CHALLENGES
A. Summarize the discussion of AMC7135 driver chips in three sentences.
B. Carry on the discussion of AMC7135 driver chips from the point where it stops.

GIVEN TEXT
▬▬▬▬▬▬▬▬▬▬

If it really is possible to use the AMC chips in series like shown in the picture above, why still use a driver board rather than just wiring up the AMCs without processor and stuff?

If you are referring to Downloads diagram(by the way, thank you ChicagoX for posting that image) what it shows is the need for reducing Vbatt(the voltage from the battery, to the processor not the 7135 chips. The diagram in the method used by Oldlumens/Techjunkie shows that the processor can be powered separately from the LEDs using a low current through the processor on a master board to control the led current on the slave boards.
In a nut shell, modes and runtime. I don’t need high output grinding slowly up hill but coming down I need to see every root, rock, and rut, and I need to have hours of run time without extra batteries. DD would work but have no modes and lousy run time. Actually, while I was searching info on these chips I ran across some Soeul stars with two 7135 chips and a diode. The first piece of info in the data sheet for the Amc 7135 reads “no external components needed”. Another tidbit was that the T0-252 package for this chip is rated at 1000 mW which would take care of the higher voltage drop I need without using a 1.1 ohm resistor or extra switch.

Actually, 700mW is the max without additional heatsinking. So with a good enough path to ambient(I’m talking ground tab soldered directly to solid copper, not the measly foil on these board, and definitely separate from the led heat sink, even the smaller sot-89 might handle the load. Before I do that I want to verify the input resistor value for the processor. Anyone ever heard of a 10k-15k ohm linear pot? If I start at 15k and reduce the resistance until the processor goes poof I’ll know the minimum value needed.

Actually, a reverse audio taper would give me more accuracy at the high resistance end of travel. I checked and these are not cheap. Better would be a 10k-12k ohm resistor in series with a 5k or 3k linear pot.

Indeed, a resistor is needed if using Download idea to drive 3-4 XMLs in series,
otherwise, too much heat may be shed onto the 8x7135 driver board & may burn it out.
I had a build a while back, tried out different resistors. Different battery & XML vfs may need fine tone the resistors

Example here:

I advise against using a resistor for the logic supply voltage (MCU and AMC7135s). The current of these can vary quite a lot (e.g. with PWM), which would result in a wildly hopping supply voltage.

Alternatives: Voltage regulator like 7805, available in various form factors, including TO-92 and SMD. Or resistor and zener diode.

▬▬▬▬▬▬▬▬▬▬

(Dataset entries)

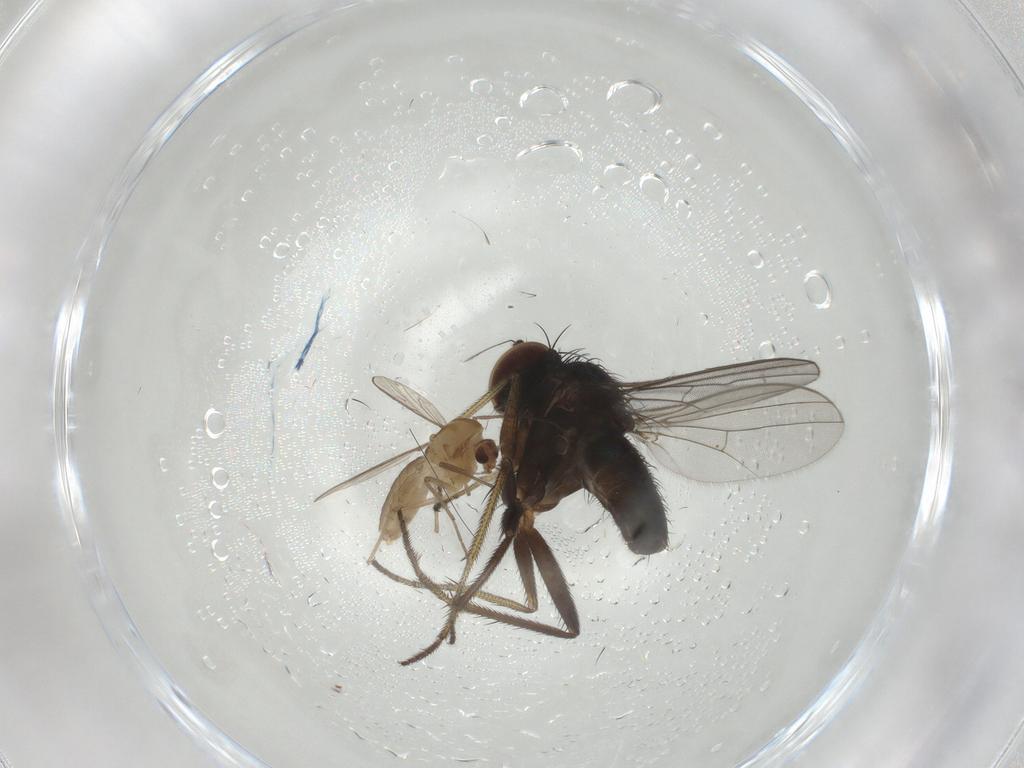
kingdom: Animalia
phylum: Arthropoda
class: Insecta
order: Diptera
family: Chironomidae
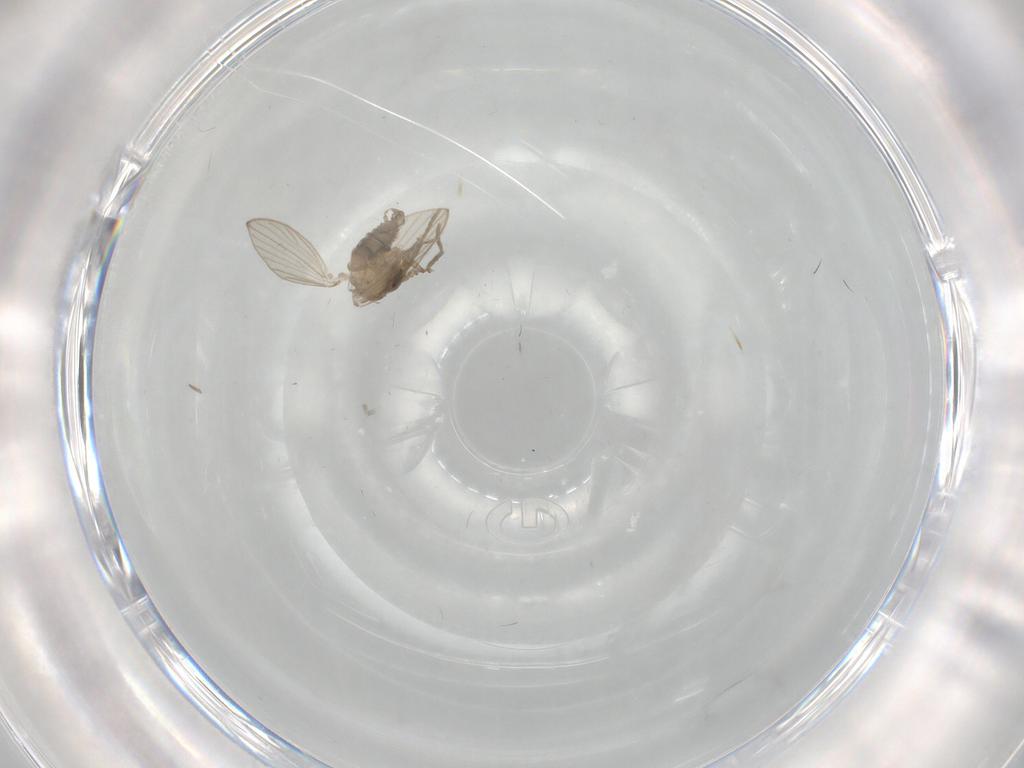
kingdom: Animalia
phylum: Arthropoda
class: Insecta
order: Diptera
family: Psychodidae
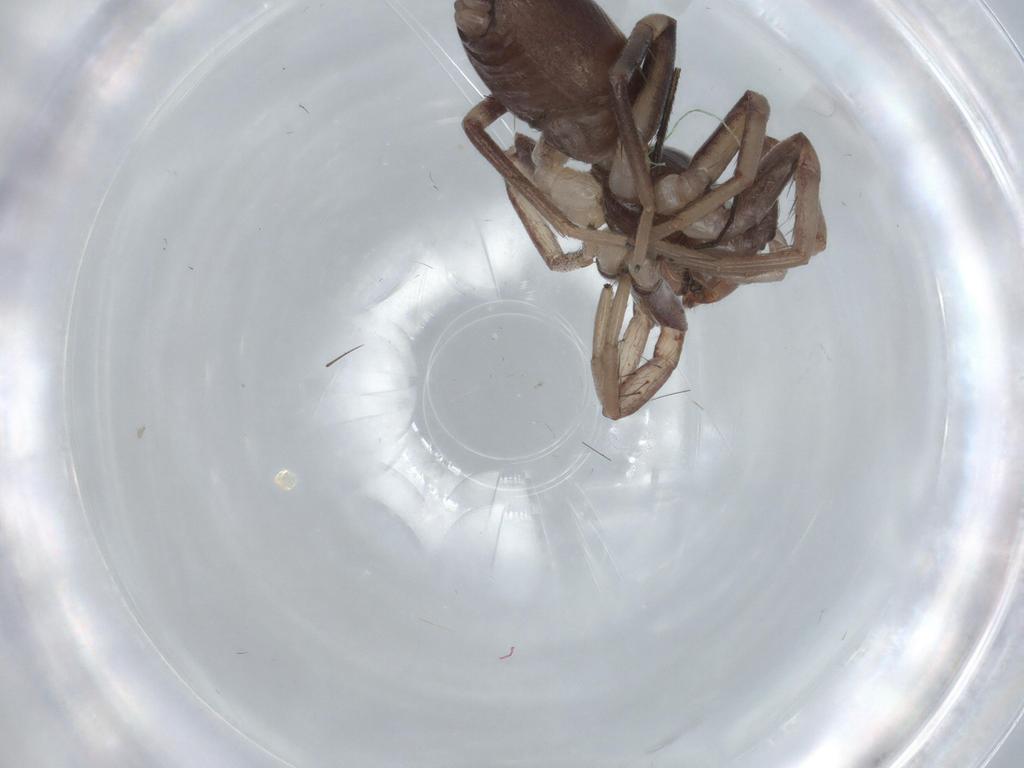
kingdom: Animalia
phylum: Arthropoda
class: Arachnida
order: Araneae
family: Corinnidae
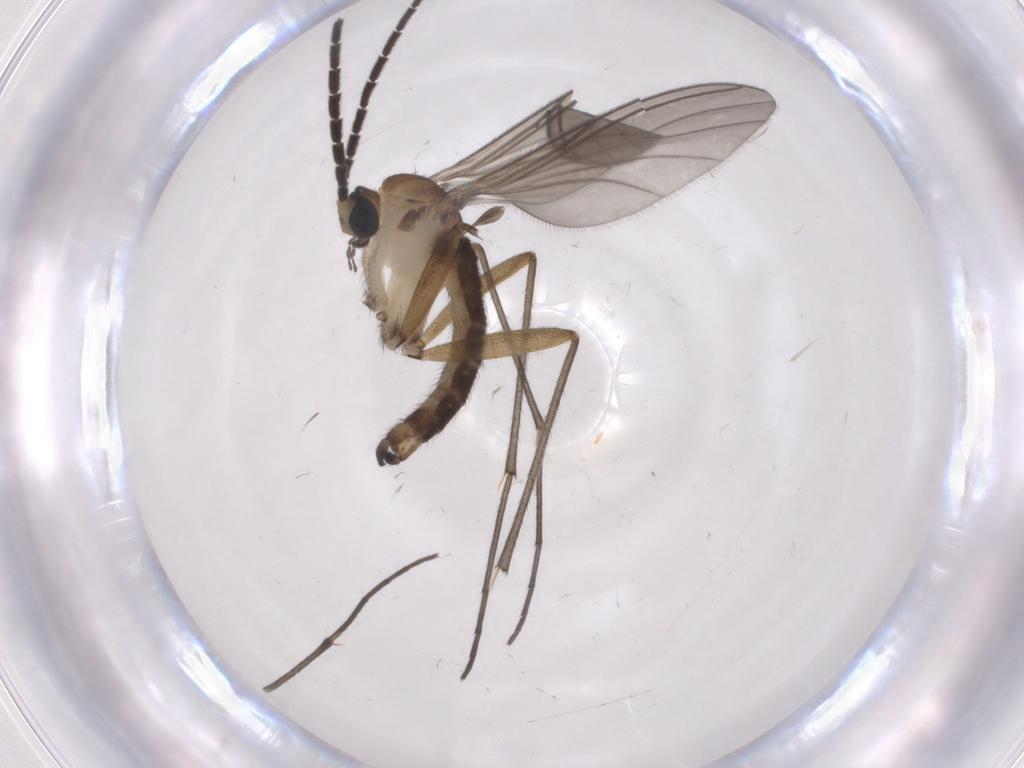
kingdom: Animalia
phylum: Arthropoda
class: Insecta
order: Diptera
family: Sciaridae
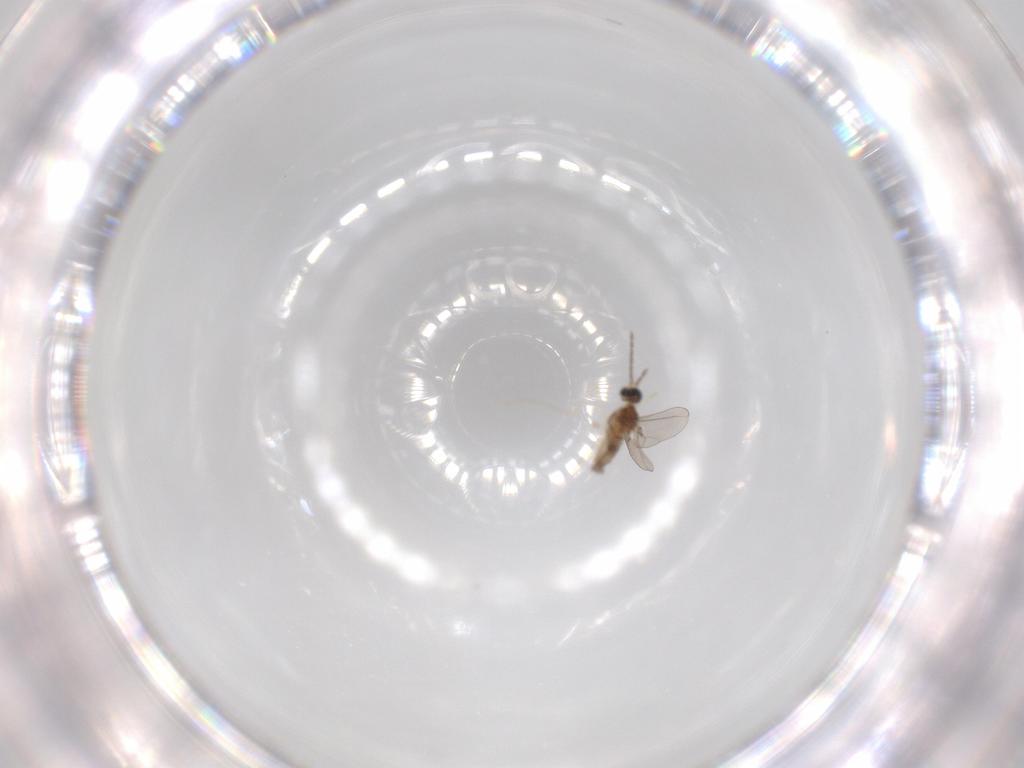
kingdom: Animalia
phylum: Arthropoda
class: Insecta
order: Diptera
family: Cecidomyiidae
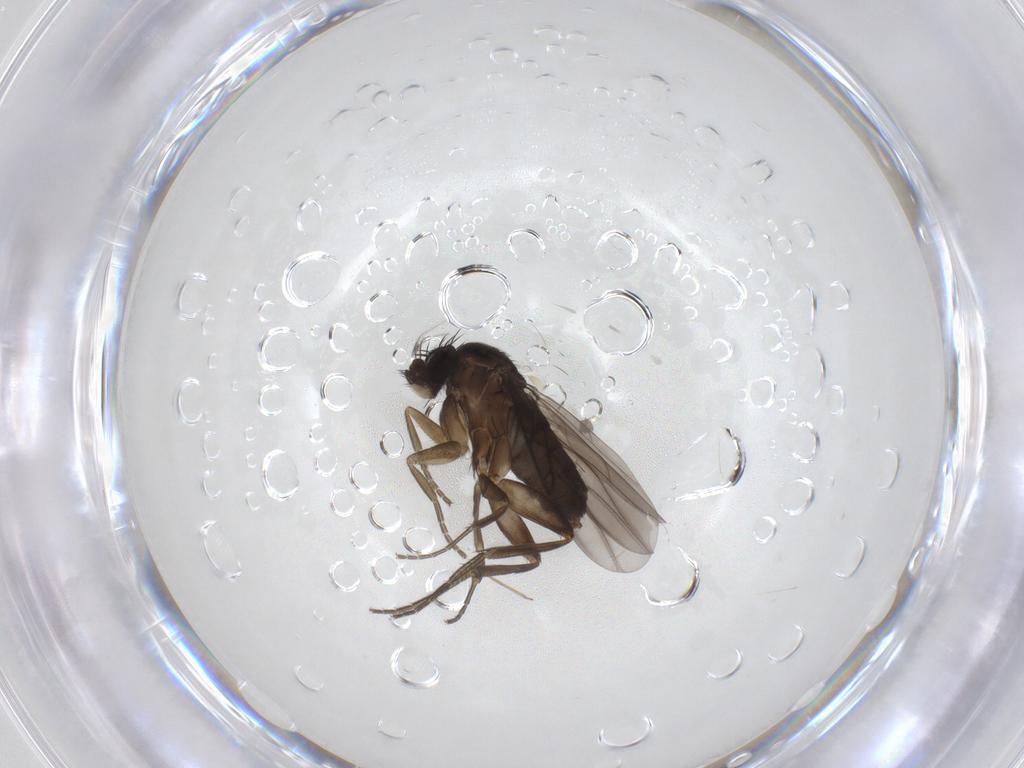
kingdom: Animalia
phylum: Arthropoda
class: Insecta
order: Diptera
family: Phoridae
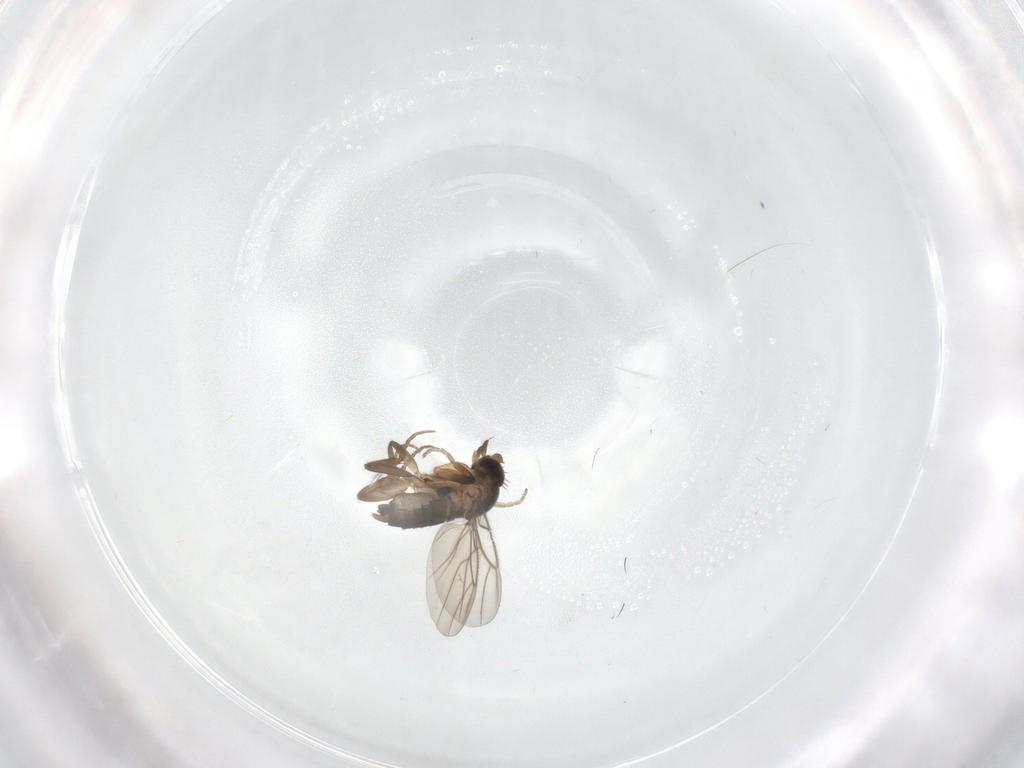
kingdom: Animalia
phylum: Arthropoda
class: Insecta
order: Diptera
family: Phoridae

▬▬▬▬▬▬▬▬▬▬

ANSWERS FOR THE TASKS
A. The discussion opens by asking why a driver board is still used if AMC7135 chips can be wired in series. One reply explains that the processor can be powered separately from the LEDs, with a master board controlling the LED current on slave boards, and another gives modes and runtime as the reason to keep a driver. Participants then debate reducing the processor's supply voltage: one plans to find the minimum resistor value with a pot, another says a resistor is needed to keep heat off the board, and a third warns that varying current would make the voltage hop and suggests a regulator such as a 7805 or a resistor with a zener diode.

B.
The data sheet for 7805 indicates other components unnecessary but schematic shows capacitors on input and output. Are they needed with a battery power supply?

Very much agreed. When the logic is idle, it could be drawing half or less of the rated current - this would cause it to see a much higher voltage. Resistor and zener is the way to go. Choose a 5V zener and a, oh, I dunno, 1k ish resistor… That will allow the logic to pull a couple of milliamps when/if it needs to…

PPtk

Ok, it makes sense that the input voltage would fluctuate to the attiny pwm chip if I just use a resistor. What makes the resistor + Zener preferable to the “black box” approach of the 7805? Is it more efficient, cleaner, or what? Thanks for this input. I enjoy going outside the box but I fully realize this makes me vulnerable to mistakes. I’ll throw my pride under the bus for knowledge anytime.

So I found a half dozen 78L05 in a SOT-89 package(same as 7135). Operating voltage 6.75V-26V. Output current is 100mA. Atmel chip draws .24 mA and four 7135’s draw .8mA so there should be plenty. I thought I would desolder the 7135 closest to the Atmel chip,“stack” in on on of the others, and put the 78L05 in its place. It would not be soldered to the pin pads other than ground, I would have to jumper across/in place of, the reverse polarity diode from the 78L05 in/out pins. Again, the data sheet says no additional components needed, but could signal bounce from the pwm chip cause problems in the 78L05? Should there be a .1 microfarad cap from the output of the 7805 to ground?

The 78L05 is a good choice. The resistor and zener isn’t better - its just cheaper :slight_smile:

I wouldn’t worry too much about cross-talk and radiation from the PWM into the regulator. Yes, you should try to cobble a .1uF cap on the output though. If there’s room, a .1uF and a .01uF, in fact.